### [Exercise instructions]
Please report, as a single number with no other text, how many lines of the listing contain "Overview".

(Beginning of Study material)

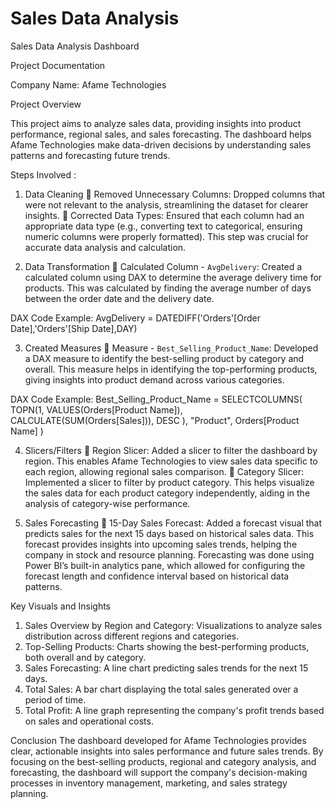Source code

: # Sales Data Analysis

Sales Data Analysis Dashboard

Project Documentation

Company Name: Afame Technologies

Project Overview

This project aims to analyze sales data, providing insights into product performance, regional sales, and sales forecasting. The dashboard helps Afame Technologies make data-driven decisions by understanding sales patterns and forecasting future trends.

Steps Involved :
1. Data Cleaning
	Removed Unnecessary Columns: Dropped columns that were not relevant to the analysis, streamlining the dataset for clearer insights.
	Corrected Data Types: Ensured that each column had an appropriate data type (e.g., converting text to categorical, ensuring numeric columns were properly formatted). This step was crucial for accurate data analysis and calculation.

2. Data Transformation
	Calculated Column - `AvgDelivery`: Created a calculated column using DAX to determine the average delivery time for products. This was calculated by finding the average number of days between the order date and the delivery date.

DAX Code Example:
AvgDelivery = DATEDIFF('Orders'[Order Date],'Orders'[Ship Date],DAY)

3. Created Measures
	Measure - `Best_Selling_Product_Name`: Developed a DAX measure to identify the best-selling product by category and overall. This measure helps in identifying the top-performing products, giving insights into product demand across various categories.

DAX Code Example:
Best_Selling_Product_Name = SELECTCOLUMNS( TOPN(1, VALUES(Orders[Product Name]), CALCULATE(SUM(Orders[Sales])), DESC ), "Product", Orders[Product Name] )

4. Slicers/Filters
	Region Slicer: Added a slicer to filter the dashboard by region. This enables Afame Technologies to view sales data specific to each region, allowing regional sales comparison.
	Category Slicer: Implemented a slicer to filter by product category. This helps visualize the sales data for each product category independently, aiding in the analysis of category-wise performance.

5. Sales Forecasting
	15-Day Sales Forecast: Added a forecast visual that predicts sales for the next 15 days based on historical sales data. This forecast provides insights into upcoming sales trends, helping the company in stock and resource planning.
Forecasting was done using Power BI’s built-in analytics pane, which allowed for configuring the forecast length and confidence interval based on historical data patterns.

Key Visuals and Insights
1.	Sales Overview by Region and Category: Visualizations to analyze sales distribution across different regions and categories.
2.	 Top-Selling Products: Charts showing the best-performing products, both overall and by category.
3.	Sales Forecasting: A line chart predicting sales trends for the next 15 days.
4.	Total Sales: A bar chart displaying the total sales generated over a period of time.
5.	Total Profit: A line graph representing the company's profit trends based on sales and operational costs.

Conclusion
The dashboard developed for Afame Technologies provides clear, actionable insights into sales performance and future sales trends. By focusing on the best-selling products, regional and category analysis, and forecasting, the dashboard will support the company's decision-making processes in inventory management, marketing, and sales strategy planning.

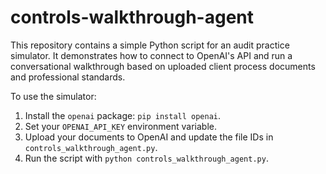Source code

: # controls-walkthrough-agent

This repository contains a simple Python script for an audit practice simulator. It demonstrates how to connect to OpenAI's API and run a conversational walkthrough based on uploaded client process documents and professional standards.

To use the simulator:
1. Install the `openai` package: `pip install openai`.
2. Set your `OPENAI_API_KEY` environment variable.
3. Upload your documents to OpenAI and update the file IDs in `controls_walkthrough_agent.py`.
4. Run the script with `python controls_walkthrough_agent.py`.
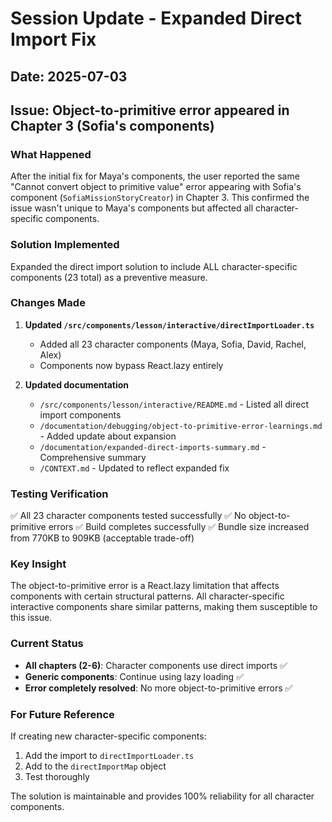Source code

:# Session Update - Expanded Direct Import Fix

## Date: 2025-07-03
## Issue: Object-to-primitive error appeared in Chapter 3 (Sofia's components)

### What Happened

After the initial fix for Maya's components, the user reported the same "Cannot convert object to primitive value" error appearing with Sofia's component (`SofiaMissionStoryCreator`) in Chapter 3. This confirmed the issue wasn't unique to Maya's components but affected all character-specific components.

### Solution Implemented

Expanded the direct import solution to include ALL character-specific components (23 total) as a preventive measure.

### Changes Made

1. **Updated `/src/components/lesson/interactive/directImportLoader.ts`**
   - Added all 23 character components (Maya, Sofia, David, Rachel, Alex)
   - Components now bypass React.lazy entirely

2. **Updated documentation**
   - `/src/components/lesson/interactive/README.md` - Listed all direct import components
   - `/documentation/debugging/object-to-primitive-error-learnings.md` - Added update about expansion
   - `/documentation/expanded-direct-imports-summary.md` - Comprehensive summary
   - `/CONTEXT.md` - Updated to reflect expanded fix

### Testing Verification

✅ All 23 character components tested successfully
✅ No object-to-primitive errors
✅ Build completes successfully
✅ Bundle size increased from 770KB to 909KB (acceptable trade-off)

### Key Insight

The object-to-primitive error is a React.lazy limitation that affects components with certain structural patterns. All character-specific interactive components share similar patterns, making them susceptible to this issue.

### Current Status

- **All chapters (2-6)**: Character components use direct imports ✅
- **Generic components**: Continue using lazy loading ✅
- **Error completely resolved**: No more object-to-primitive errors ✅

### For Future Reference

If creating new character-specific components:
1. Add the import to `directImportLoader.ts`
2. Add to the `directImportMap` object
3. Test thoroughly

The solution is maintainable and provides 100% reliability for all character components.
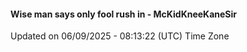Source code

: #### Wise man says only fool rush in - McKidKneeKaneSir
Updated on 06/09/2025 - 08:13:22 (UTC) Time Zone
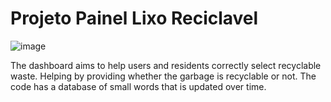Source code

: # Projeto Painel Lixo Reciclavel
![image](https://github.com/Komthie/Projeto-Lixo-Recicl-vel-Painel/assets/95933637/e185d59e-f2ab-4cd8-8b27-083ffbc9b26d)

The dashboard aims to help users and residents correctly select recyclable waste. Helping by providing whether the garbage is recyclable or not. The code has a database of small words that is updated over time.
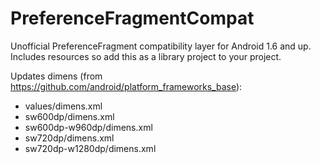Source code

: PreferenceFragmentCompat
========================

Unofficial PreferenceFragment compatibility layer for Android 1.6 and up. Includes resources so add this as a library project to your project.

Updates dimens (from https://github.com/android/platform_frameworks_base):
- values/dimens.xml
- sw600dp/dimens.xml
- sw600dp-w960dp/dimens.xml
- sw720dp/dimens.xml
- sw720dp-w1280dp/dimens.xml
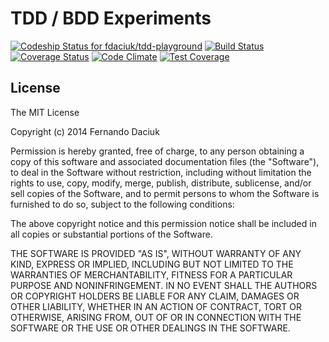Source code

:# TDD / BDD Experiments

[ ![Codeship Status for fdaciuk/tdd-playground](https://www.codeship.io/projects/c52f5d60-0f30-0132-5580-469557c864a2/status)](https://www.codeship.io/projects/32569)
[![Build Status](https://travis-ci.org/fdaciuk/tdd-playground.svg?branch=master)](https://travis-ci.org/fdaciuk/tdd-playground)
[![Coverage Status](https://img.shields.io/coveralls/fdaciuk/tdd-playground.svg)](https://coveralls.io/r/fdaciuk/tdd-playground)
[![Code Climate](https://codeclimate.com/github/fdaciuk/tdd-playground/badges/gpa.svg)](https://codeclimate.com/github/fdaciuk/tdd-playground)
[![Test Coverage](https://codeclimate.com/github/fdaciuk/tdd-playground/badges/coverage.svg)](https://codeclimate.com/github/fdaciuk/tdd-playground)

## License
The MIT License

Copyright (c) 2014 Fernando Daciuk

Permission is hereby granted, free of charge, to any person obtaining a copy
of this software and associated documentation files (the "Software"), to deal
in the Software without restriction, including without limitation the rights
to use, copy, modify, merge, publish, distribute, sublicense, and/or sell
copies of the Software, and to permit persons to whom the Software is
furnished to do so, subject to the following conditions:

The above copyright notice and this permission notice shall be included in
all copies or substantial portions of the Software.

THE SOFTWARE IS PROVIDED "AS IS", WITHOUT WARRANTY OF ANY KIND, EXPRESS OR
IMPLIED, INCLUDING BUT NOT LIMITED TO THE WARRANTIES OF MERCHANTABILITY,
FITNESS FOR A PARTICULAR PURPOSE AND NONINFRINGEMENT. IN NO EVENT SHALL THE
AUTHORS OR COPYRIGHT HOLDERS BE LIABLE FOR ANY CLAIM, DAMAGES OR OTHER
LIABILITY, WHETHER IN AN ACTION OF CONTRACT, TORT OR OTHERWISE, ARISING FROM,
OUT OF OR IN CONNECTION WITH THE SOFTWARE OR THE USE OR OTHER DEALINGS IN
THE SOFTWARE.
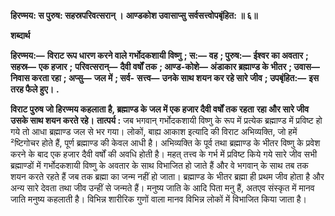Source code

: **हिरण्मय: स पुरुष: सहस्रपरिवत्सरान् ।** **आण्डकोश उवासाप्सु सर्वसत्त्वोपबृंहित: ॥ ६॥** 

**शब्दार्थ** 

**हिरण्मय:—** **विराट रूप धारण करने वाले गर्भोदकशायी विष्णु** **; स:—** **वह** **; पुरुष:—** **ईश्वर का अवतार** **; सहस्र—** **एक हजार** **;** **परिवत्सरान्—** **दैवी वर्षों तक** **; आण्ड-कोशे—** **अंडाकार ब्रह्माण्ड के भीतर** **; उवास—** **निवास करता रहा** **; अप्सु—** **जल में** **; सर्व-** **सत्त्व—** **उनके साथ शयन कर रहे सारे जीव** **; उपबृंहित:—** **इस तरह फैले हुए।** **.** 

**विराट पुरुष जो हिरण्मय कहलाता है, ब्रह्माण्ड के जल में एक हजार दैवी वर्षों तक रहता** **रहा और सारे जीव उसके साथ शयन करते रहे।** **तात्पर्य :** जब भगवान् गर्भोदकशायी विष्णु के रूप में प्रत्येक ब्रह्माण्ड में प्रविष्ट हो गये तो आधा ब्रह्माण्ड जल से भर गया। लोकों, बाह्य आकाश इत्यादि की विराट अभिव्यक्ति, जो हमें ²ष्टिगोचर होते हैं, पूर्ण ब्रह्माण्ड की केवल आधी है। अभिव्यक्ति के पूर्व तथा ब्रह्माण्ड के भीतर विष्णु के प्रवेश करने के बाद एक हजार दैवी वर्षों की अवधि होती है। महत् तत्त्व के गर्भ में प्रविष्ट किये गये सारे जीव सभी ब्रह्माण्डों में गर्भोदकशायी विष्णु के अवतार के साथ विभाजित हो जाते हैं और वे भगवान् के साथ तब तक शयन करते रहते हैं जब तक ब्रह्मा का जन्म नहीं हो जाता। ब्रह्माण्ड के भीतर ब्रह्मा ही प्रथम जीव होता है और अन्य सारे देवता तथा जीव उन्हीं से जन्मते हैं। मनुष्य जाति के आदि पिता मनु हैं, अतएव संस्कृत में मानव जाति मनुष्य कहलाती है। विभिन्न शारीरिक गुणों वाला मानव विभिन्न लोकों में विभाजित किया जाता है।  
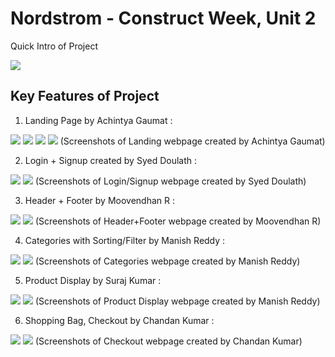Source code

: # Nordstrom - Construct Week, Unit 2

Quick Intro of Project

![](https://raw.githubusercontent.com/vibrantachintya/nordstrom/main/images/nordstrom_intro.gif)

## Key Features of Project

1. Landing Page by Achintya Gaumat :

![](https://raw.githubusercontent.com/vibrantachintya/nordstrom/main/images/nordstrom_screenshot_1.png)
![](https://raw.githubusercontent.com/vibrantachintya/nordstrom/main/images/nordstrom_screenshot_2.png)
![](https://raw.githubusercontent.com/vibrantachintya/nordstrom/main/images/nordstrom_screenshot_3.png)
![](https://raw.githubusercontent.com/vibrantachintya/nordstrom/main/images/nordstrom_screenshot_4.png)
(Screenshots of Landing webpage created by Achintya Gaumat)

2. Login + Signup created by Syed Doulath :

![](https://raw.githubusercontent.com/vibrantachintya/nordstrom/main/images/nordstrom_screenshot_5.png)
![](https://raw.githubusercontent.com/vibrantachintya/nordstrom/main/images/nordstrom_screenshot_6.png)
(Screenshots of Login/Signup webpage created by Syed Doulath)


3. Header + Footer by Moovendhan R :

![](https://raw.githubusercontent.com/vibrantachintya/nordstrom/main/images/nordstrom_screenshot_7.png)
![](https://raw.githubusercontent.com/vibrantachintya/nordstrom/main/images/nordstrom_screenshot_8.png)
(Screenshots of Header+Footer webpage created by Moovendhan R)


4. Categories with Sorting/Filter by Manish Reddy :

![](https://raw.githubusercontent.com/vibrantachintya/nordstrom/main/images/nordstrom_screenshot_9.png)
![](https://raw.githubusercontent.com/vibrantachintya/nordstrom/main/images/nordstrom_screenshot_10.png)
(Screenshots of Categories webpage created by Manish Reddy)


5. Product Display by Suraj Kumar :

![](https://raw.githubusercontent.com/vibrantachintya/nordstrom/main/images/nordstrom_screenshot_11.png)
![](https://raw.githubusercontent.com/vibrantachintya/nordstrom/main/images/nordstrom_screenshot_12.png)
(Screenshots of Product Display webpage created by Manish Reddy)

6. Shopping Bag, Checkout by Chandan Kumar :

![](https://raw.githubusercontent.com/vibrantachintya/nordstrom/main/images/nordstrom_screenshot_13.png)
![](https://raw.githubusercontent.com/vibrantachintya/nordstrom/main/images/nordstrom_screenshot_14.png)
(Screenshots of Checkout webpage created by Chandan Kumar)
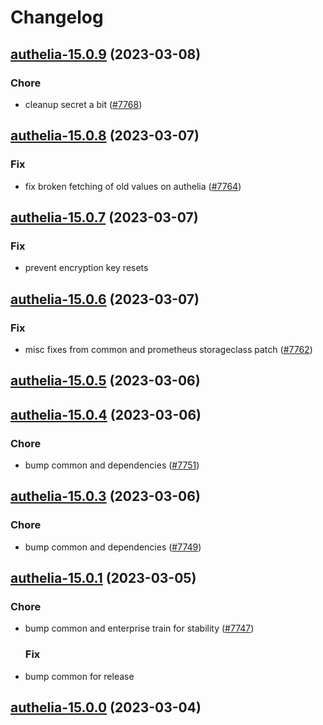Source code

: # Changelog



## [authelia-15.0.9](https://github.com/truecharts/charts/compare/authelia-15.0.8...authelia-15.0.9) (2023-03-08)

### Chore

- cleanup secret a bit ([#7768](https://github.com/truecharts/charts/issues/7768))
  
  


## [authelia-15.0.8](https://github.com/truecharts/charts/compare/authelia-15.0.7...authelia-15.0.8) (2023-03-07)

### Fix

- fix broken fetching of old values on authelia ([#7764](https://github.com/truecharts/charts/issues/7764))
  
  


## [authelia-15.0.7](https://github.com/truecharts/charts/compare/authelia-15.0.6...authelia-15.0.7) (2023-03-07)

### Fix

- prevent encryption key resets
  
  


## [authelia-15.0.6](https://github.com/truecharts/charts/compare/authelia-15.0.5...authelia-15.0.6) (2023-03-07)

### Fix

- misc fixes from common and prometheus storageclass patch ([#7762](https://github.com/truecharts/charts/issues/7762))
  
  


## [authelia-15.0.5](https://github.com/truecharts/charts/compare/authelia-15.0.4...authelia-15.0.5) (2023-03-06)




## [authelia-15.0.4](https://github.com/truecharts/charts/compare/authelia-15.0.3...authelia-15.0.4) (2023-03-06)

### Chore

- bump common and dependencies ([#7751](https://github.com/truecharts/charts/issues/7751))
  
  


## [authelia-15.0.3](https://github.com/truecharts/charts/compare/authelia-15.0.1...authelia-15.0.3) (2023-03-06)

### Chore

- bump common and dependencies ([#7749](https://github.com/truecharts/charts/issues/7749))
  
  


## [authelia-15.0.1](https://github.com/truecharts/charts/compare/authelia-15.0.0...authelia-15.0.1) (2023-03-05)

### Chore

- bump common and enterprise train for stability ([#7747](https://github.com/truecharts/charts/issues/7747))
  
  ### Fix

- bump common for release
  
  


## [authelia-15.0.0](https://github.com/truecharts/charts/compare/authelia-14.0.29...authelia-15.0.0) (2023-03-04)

(End of Study material)

### [Output of the exercise]
2